Execute PL/SQL code blocks including stored procedures, functions and anonymous blocks
AI agents invoke exec_pro_sql to trigger actions in Oracle MCP Server. What it does depends on the arguments the agent supplies, and its effects often reach beyond the immediate call — builds kicked off, notifications sent, workflows started.
This tool executes PL/SQL code, which can perform arbitrary database operations depending on what code is passed to it. While the sibling tools exec_ddl_sql and exec_dml_sql suggest this server permits data definition and manipulation, exec_pro_sql specifically targets procedural code execution (stored procedures, functions, anonymous blocks).
From the tool's definition Tool description states 'Execute PL/SQL code blocks including stored procedures, functions and anonymous blocks'.
Attacks that exploit this kind of access
Execute PL/SQL code blocks including stored procedures, functions and anonymous blocks. It is categorised as a Execute tool in the Oracle MCP Server MCP Server, which means it can trigger actions or run processes. Use rate limits and argument validation.
Register the Oracle MCP Server MCP server in PolicyLayer and add a rule for exec_pro_sql: allow, deny, rate-limit, or require approval. Point your MCP client at the PolicyLayer proxy URL and the rule is enforced on every call, before it reaches Oracle MCP Server. Nothing to install.
exec_pro_sql is a Execute tool with high risk. Execute tools should be rate-limited and have argument validation enabled.
Yes. Add a rate_limit block to the exec_pro_sql rule in your PolicyLayer policy. For example, setting max: 10 and window: 60 limits the tool to 10 calls per minute. Rate limits are tracked per agent session and reset automatically.

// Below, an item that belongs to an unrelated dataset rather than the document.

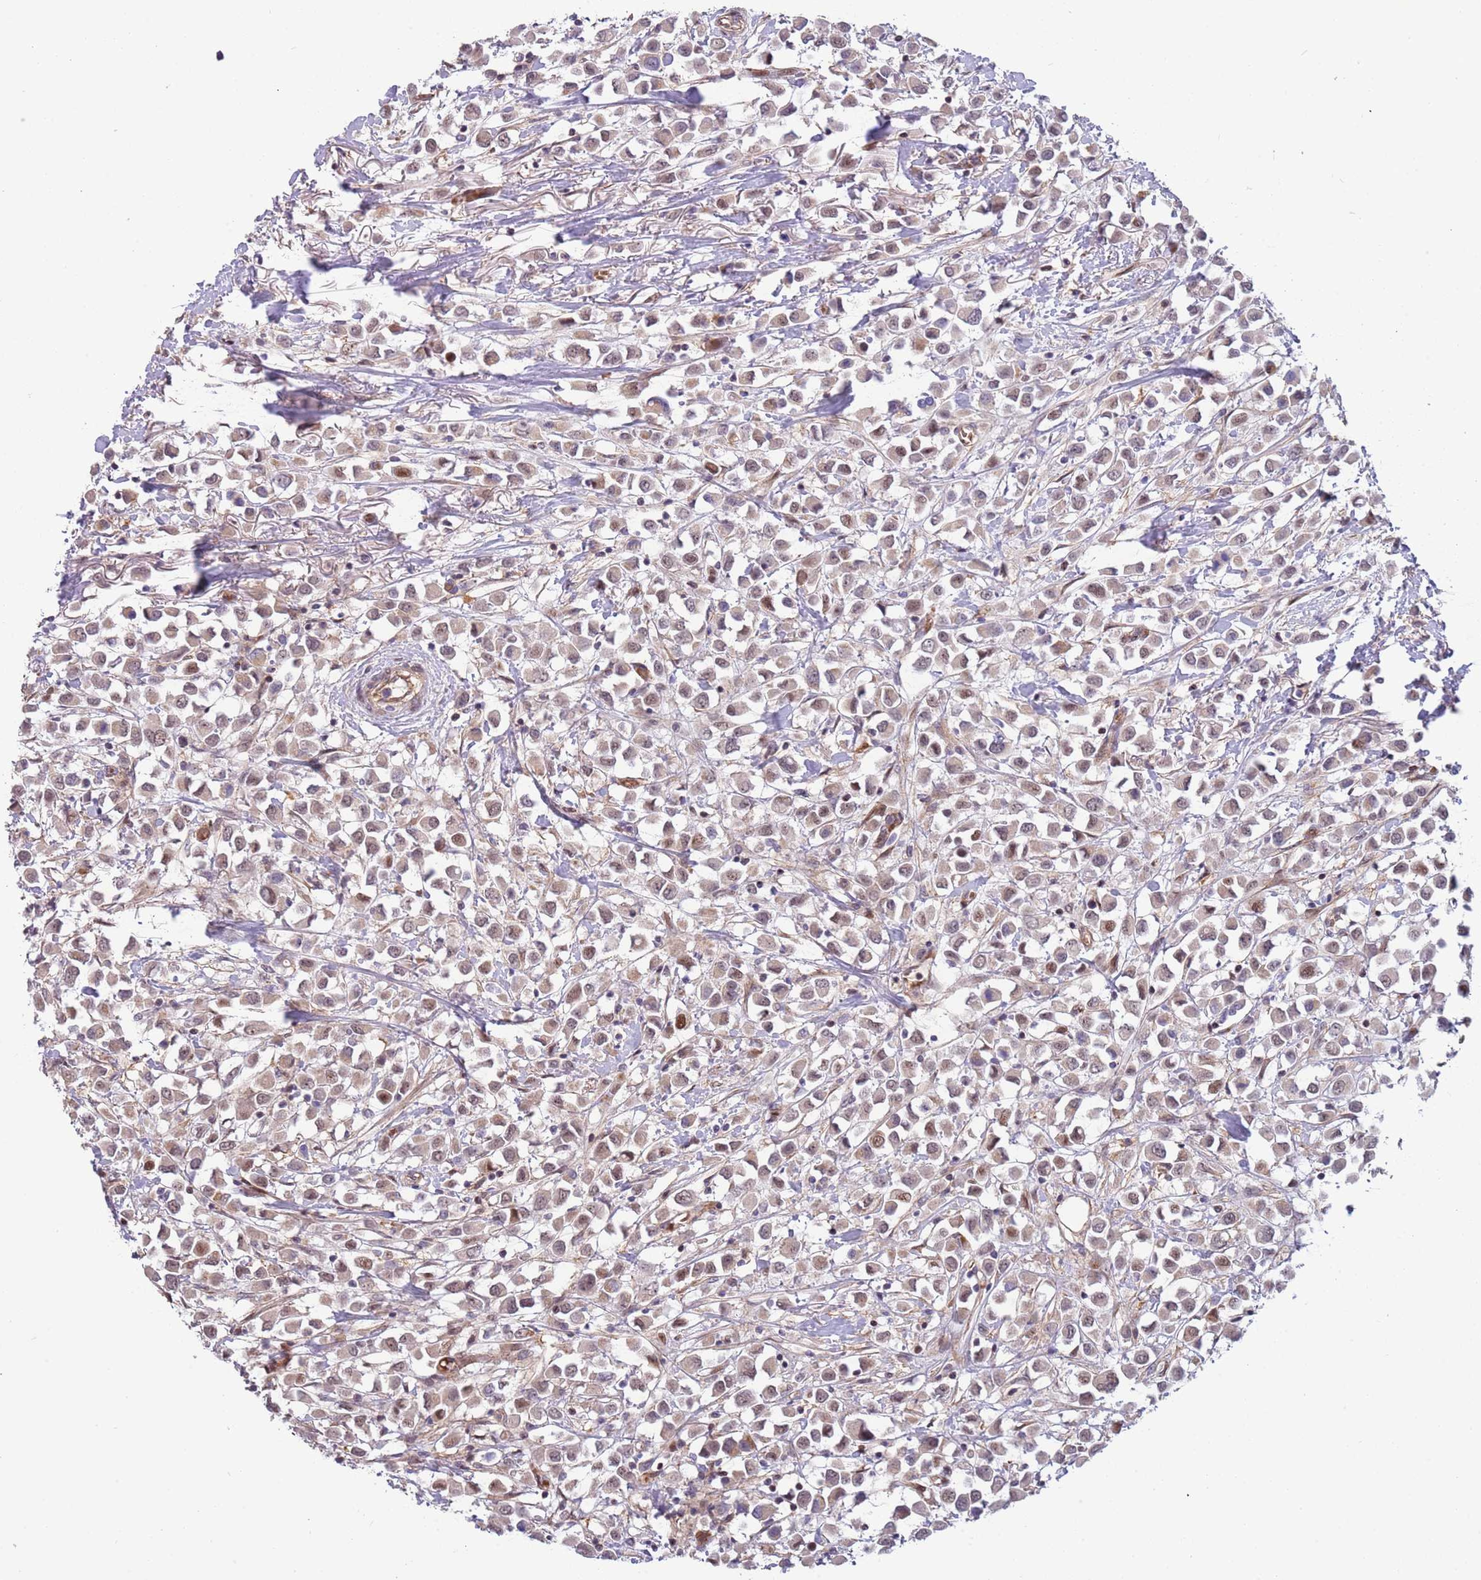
{"staining": {"intensity": "weak", "quantity": ">75%", "location": "cytoplasmic/membranous,nuclear"}, "tissue": "breast cancer", "cell_type": "Tumor cells", "image_type": "cancer", "snomed": [{"axis": "morphology", "description": "Duct carcinoma"}, {"axis": "topography", "description": "Breast"}], "caption": "This is a micrograph of immunohistochemistry (IHC) staining of breast cancer (invasive ductal carcinoma), which shows weak staining in the cytoplasmic/membranous and nuclear of tumor cells.", "gene": "ITGB6", "patient": {"sex": "female", "age": 61}}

Set action: deny in the PolicyLayer policy for exec_pro_sql. The AI agent will receive a policy violation error and cannot call the tool. You can also include a reason field to explain why the tool is blocked.
exec_pro_sql is provided by the Oracle MCP Server MCP server (zhengwanbo/oracle-mcp-server). PolicyLayer sits as a proxy in front of this server to enforce policies before tool calls reach the server.
Every MCP server has a record like this.
Type a name, get the same breakdown: verified identity, auth posture, risk grade, capabilities, recommended policy.